Evolution equations with nonlocal initial conditions and superlinear growth

TL;DR

This paper investigates the existence of solutions for nonlinear parabolic PDEs with nonlocal initial conditions, including superlinear growth nonlinearities, using an abstract approach and continuation principles.

Contribution

It introduces a novel combination of approximation and continuation methods to handle superlinear nonlinearities without Lipschitz or compactness assumptions.

Findings

Proves global existence of solutions for a broad class of nonlocal parabolic problems.

Establishes the existence of at least one periodic solution in the periodic case.

Handles superlinear growth nonlinearities without requiring Lipschitz continuity.

Abstract

We carry out an analysis of the existence of solutions for a class of nonlinear partial differential equations of parabolic type.
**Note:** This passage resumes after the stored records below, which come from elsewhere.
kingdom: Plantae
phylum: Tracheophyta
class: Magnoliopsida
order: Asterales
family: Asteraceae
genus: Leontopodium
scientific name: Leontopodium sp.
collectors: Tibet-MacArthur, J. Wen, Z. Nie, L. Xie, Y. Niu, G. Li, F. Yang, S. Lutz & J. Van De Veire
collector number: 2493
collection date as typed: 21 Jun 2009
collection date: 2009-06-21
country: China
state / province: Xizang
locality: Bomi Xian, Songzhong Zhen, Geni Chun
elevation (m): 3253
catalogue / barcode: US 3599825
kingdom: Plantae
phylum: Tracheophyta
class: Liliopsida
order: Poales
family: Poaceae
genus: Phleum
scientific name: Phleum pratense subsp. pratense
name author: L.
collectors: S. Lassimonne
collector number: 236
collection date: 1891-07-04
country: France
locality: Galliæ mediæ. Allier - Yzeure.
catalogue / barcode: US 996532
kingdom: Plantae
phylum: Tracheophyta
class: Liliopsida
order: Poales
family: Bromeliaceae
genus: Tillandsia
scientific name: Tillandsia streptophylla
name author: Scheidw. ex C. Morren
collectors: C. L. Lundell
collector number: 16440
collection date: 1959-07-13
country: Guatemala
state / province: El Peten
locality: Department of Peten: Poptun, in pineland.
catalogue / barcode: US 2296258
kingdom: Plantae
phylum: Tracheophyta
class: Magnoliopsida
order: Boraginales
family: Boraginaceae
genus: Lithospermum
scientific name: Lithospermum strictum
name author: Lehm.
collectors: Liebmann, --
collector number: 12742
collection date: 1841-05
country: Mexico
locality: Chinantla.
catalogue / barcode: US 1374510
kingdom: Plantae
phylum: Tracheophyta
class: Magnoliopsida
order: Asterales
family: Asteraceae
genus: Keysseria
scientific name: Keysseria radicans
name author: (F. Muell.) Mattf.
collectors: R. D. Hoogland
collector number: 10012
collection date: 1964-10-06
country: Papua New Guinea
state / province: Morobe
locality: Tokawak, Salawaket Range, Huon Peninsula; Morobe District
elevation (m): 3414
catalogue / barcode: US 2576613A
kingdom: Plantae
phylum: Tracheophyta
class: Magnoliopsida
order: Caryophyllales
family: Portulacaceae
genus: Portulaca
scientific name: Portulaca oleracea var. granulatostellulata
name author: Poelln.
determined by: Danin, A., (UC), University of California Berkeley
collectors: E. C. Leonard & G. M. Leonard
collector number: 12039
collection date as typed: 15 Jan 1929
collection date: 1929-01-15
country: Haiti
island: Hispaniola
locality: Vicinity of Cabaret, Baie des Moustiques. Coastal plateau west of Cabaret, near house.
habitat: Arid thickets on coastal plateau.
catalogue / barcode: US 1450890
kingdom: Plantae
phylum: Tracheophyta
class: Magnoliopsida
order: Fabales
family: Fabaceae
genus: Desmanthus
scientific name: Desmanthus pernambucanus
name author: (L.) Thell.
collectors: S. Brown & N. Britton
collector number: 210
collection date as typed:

The equation is associated to a nonlocal initial condition, written in general form which includes, as particular cases, the Cauchy multipoint problem, the weighted mean value problem and the periodic problem. The dynamic is transformed into an abstract setting and by combining an approximation technique with the Leray-Schauder continuation principle, we prove global existence results. By the compactness of the semigroup generated by the linear operator, we do not assume any Lipschitzianity, nor compactness on the nonlinear term or on the nonlocal initial condition. In addition, the exploited approximation technique coupled to a Hartman-type inequality argument, allows to treat nonlinearities with superlinear growth. Moreover, regarding the periodic case we are able to prove the existence of at least one periodic solution on the half line.